◆ Document passage:
═══

# Party Time! So not ready...



## Midnite Spookshow (Jan 25, 2012)

Me!! lol Our party is on the 27th and I have next to nothing done, I feel like I'm running around in circles  I usually get this way and stay this way until the guests start arriving but I am trying to be a little more laid back about it.

Just need to finish my main prop and then I'll feel better about it all!


----------



## myerman82 (Aug 2, 2011)

Mine is actually on the 20th. I have the house decorated and ready. Just need to get more effects lighting (black lights, fog) Every year I find myself running around up until the last second. Then of course everyone arrives late.


----------



## Haunt Brewing (Sep 26, 2010)

Mine is the 27th, and I am definitely freaking out. My school schedule leaves me with practically no time to do everything, and I don't get anything in the way of help. I kind of find it fun to run around like a crazy person the day before the party though.


----------



## jenscats5 (Oct 16, 2010)

My party is on the 27th also.....not really freaking out right now as all my food will be prepared ahead of time & I already took Friday off.......may also take Thursday off......


----------



## pumpkinpie (Jul 9, 2011)

Mine got bumped to the 13th and I am totally stressing....Sometimes I wonder why we put ourselves through this. I should be good on refreshments as it will all be done at party (concession booth) snow cones cotton candy and stuff...but I have a couple builds left to complete and COSTUMES, I swear the costumes will be the death of me, lol. That and the weather, I have planned for an outside party and just like last year I'm stressing big time, hopefully we get as lucky this year


----------



## SaraB! (Jul 11, 2012)

Meeeee! Another 27th party- I'm traveling for work the 9th through the 15th, and also every weekend up to the weekend before the party. Every spare minute is literally booked, and I STILL feel like I'm not going to have enough time! Boyfriend is going to have to step up and help pretty significantly this year. Eeps!

═══

[Collected data entries]
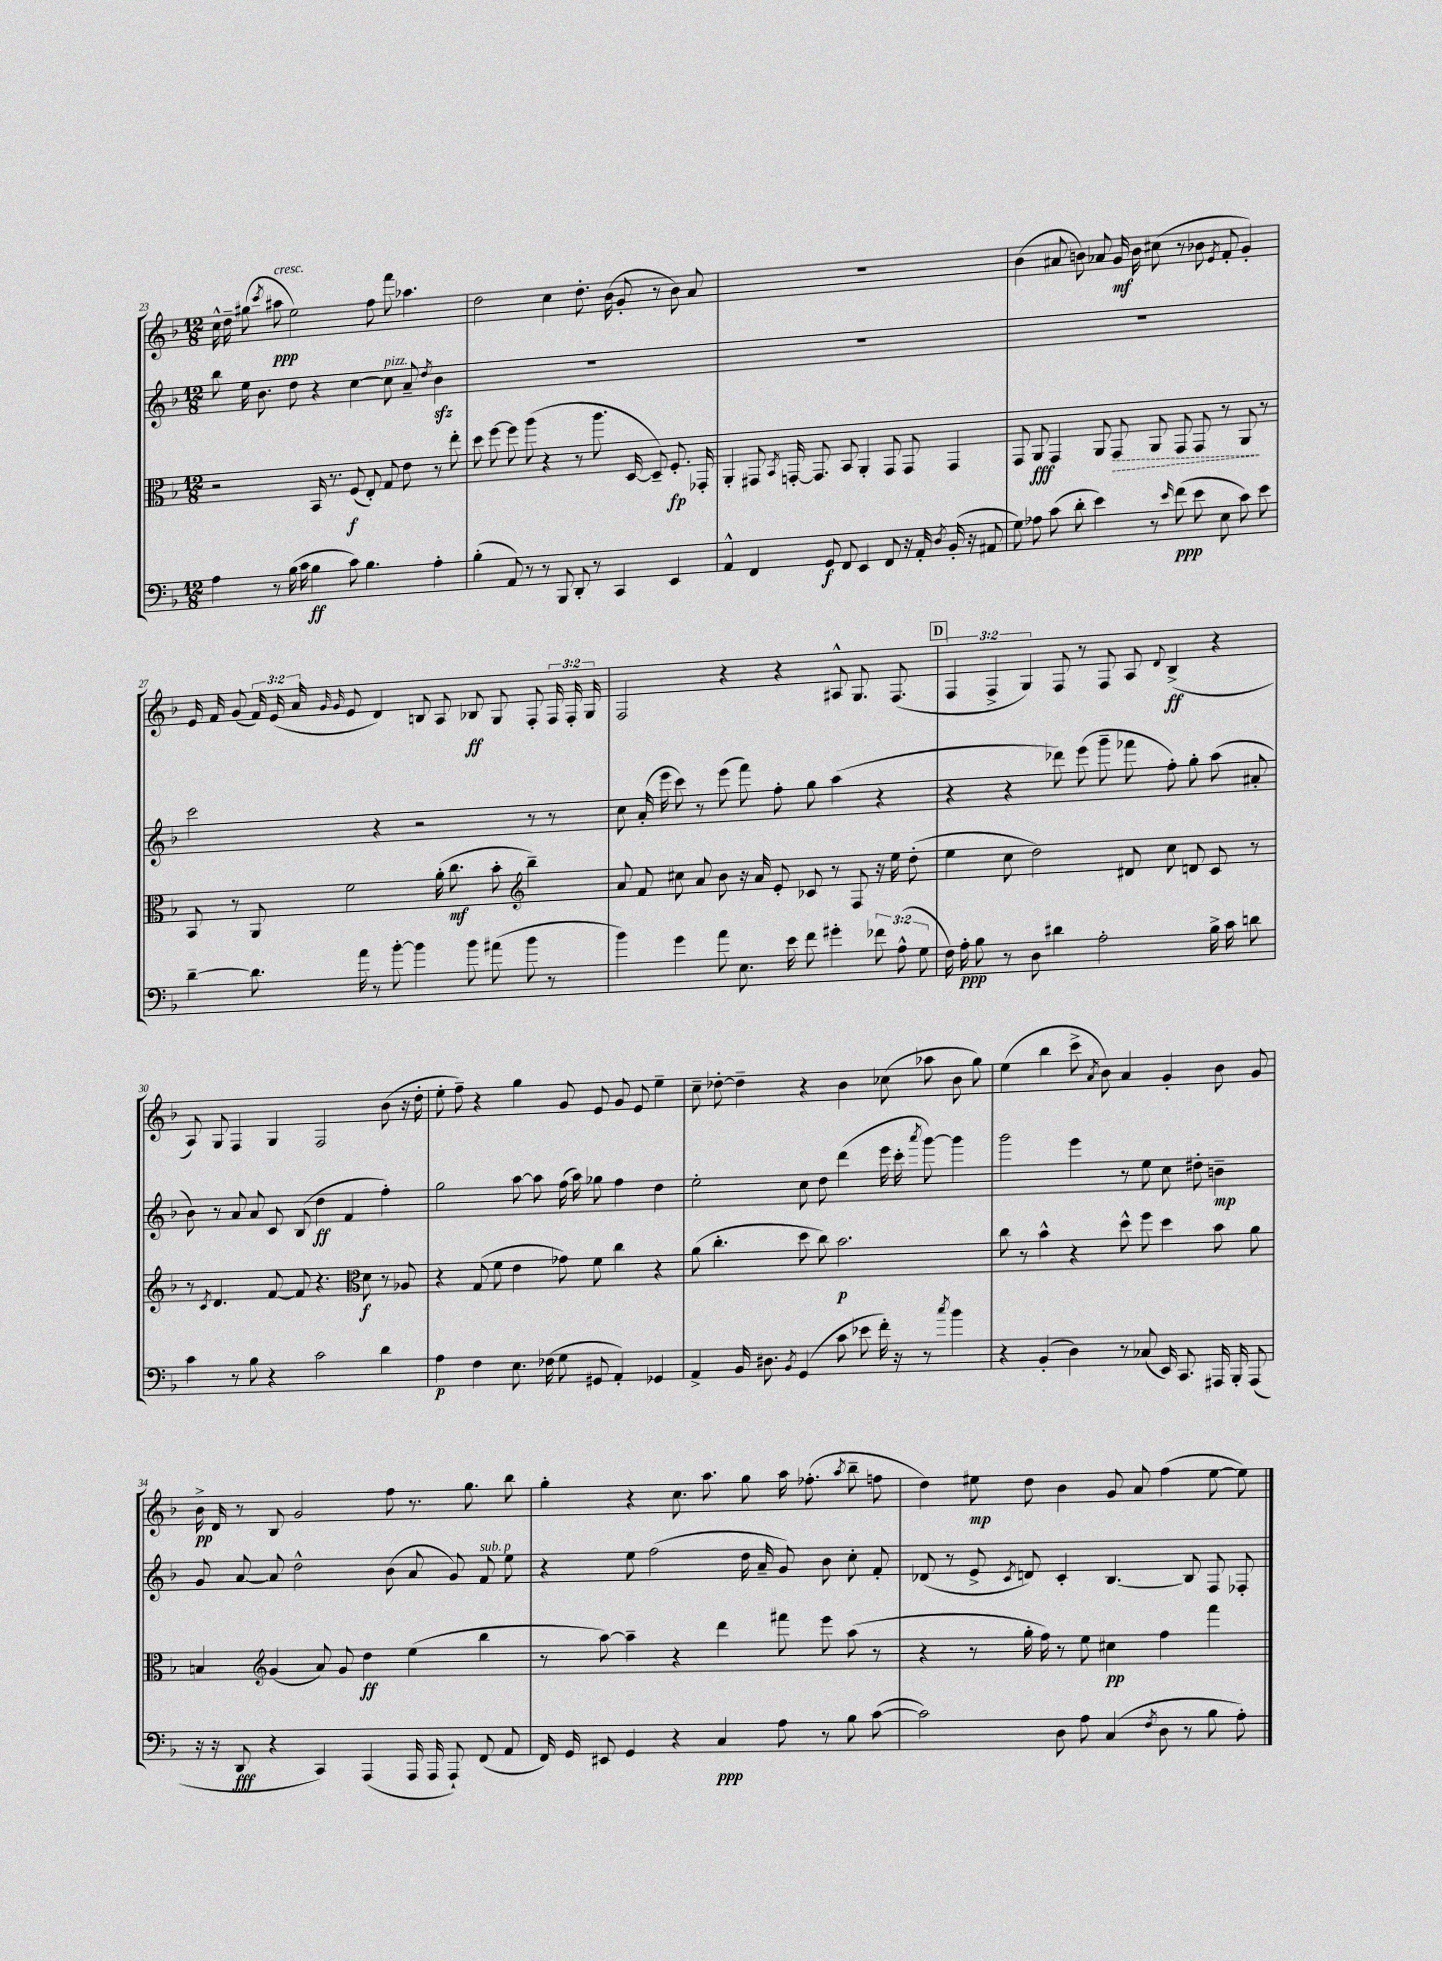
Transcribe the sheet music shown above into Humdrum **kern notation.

**kern	**kern	**kern	**kern
*staff4	*staff3	*staff2	*staff1
*clefF4	*clefC3	*clefG2	*clefG2
*k[b-]	*k[b-]	*k[b-]	*k[b-]
*M12/8	*M12/8	*M12/8	*M12/8
4A	2r	8bb-	16cc^^
.	.	.	16dd~
.	.	16ee	(8gg#
.	.	8.b-	.
.	.	.	8qccc
8r	.	.	8aa#
(16B-	.	8dd	2ee)
16c	.	.	.
4B-	16BB-	4r	.
.	8.r	.	.
8c)	(8F	[4cc	.
4.B-	8E')	.	8ff
.	8G	8cc]	8fff
.	8e	8a~	4.aa-
.	.	8qdd	.
4A'	8r	4b-	.
.	8ee'	.	.
=	=	=	=
(4B-'	8dd	1.r	2dd
.	[8ff	.	.
8AA)	8ff]	.	.
8r	(8aa	.	.
8r	4r	.	4cc
8BBB-	.	.	.
8DD'	8r	.	8.dd'
8r	8.aa	.	.
.	.	.	(16b-
4CC	.	.	8g'
.	[16D	.	.
.	8D~])	.	8r
4EE	8.F'	.	8b-)
.	.	.	8a
.	16GG-'	.	.
=	=	=	=
4AA^^	4AA'	1.r	1.r
4FF	8GG#	.	.
.	8qBB-	.	.
.	[16GG'	.	.
.	8.GG]	.	.
8GG	.	.	.
8FF	8BB-	.	.
4EE	4AA'	.	.
8FF	8GG	.	.
16r	8GG	.	.
16AA'	.	.	.
8qD	.	.	.
(16BB-'	4GG	.	.
16r	.	.	.
8AA#	.	.	.
=	=	=	=
8G)	8GG	1.r	(4b-
8A-	8AA	.	.
(8c	4GG	.	8a#
8d'	.	.	8b)
4e)	8AA	.	8a-
.	8GG	.	16g
.	.	.	16b
8r	8AA	.	(8cc#
16qqe	.	.	.
(8f	8GG	.	8r
8e	8GG	.	8b-
.	.	.	8qe
8E	8r	.	8f'
8c)	8AA	.	4g')
8e	8r	.	.
=	=	=	=
[4d~	8BB-	2ccc	16e
.	.	.	16f
.	8r	.	(8g
8.d]	8AA	.	24f)
.	.	.	(24e
.	.	.	24a
.	.	.	16qqg
.	.	.	16qqg
.	2f	.	8e
16a	.	.	.
8r	.	4r	4d)
[8b-'	.	.	.
4b-]	.	2r	8B
.	(16a'	.	8A
.	8.cc	.	.
8b-	.	.	8B-
(8a#	8b-'	.	8G
*	*clefG2	*	*
8b-	4bb-~)	8r	8F'
8r	.	8r	24F
.	.	.	24F'
.	.	.	24G
=	=	=	=
4b-)	8a	8cc	2F
.	8f	(16a'	.
.	.	16eee	.
4g	8cc#	8ccc)	.
.	8a	8r	.
8a	8b-	(8eee	4r
8.E	16r	8fff)	.
.	16a	.	.
.	8e'	8ff'	4r
16e	.	.	.
8f	8c-	8gg	.
4g#'	8r	(4aa	8A#^^
.	8F	.	8.G
12f-	16r	4r	.
.	16ee	.	(8.F
(12A^^	.	.	.
.	(8dd'	.	.
12G	.	.	.
=	=	=	=
16F)	4ee	4r	6F
16A'	.	.	.
8B-	.	.	.
.	.	.	6F^
8r	8cc	4r	.
.	.	.	6G)
8D	2dd)	.	.
4d#	.	8ddd-)	8F
.	.	(8eee	8r
2A'	.	8ggg~	8F
.	8d#	8fff-	8A
.	.	.	8qqd
.	8cc	8ff')	(4B-^
.	8d	8gg'	.
16B-^	8c	(8aa	4r
16c	.	.	.
8d	8r	8a#'	.
=	=	=	=
4c	8r	8b-)	8A)
.	8qc	.	.
.	4.d	8r	8G
8r	.	8a	4F
8B-	.	8a	.
4r	[8f	8c	4G
.	8f]	(8B-	.
2c	4.r	4dd	2F
.	.	4f	.
*	*clefC3	*	*
.	8d	.	.
4d	8r	4ff')	(8b-
.	8A-	.	16r
.	.	.	16dd'
=	=	=	=
4A	4r	2gg	8ee'
.	.	.	8ff~)
4F	(8G	.	4r
.	8f	.	.
8.E	4e	[8aa	4gg
.	.	8aa]	.
(16F-	.	.	.
8G	8g-)	(16ff	8g
.	.	16aa)	.
8GG#	8f	8gg-	8e
4AA')	4cc	4ff	8g
.	.	.	8e
4GG-	4r	4dd	4ee~
=	=	=	=
4AA^	(8a	2ee'	8cc~
.	4.cc'	.	[8dd-'
16BB-	.	.	4dd-~]
8.D#	.	.	.
8qBB-	.	.	.
(4GG	8dd	8cc	4r
.	8cc)	8dd	.
8c	2.b-	(4ddd	4b-
8e-	.	.	.
16f')	.	16eee	(8cc-
16r	.	16ccc'	.
.	.	8qaaa	.
8r	.	[8ggg)	8aa-
8qcc	.	.	.
4b-	.	4ggg]	8b-
.	.	.	8gg)
=	=	=	=
4r	8cc	2ggg	(4ee
.	8r	.	.
(4BB-'	4b-^^	.	4bb-
4D)	4r	4eee	8ccc^
.	.	.	8qa
.	.	.	8b-)
8r	8dd^^	8r	4a
(8C-	8ff	8ee	.
16EE)	4dd	8cc	4g'
8.CC	.	.	.
.	.	8dd#'	.
16AAA#	8b-	4b~	8b-
16BBB-'	.	.	.
(8AAA#	8a	.	8g
=	=	=	=
16r	4B	8g	16b-^
16r	.	.	16d
8DD	.	[8a	8r
*	*clefG2	*	*
4r	(4g	8a]	8B-
.	.	2dd^^	2g
4CC)	8a)	.	.
.	8g	.	.
(4AAA	4dd	.	.
.	.	(8b-	8ff
16AAA	(4ee	8a	8.r
16AAA	.	.	.
8AAA`)	.	8g)	.
.	.	.	8.gg
(8FF	4bb-	8f	.
8AA	.	8ee	8bb-
=	=	=	=
16FF)	8r	4r	4gg'
16GG	.	.	.
8EE#	[8aa)	.	.
4GG	4aa~]	8ee	4r
.	.	(2ff	.
4r	4r	.	8.cc
.	.	.	8.aa
4C	4ddd	.	.
.	.	16dd	8gg
.	.	16a~	.
8A	8fff#	8g)	16aa
.	.	.	(8.ff-'
8r	8eee	8b-	.
.	.	.	8qaa
8B-	(8aa	8cc'	8bb-~
([8c	8r	8f'	8ff
=	=	=	=
2c])	4r	(8d-	4dd)
.	.	8r	.
.	8r	8e^	8ee#
.	.	8qc	.
.	16gg'	8d)	8dd
.	16ff)	.	.
8D	8r	4c'	4b-
8A	8ee	.	.
(4C	4cc#	[4.B-	8g
.	.	.	8a
8qF	.	.	.
8D	4ff	.	(4ff
8r	.	8B-]	.
8B-	4fff	8F	[8ee#
8A')	.	8F-'	8ee#])
==	==	==	==
*-	*-	*-	*-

═══

◆ Task objective: In the party-planning thread, to what date was pumpkinpie's party moved? The lines above are separate material, independent of the party-planning thread.

◆ Expected output: The 13th.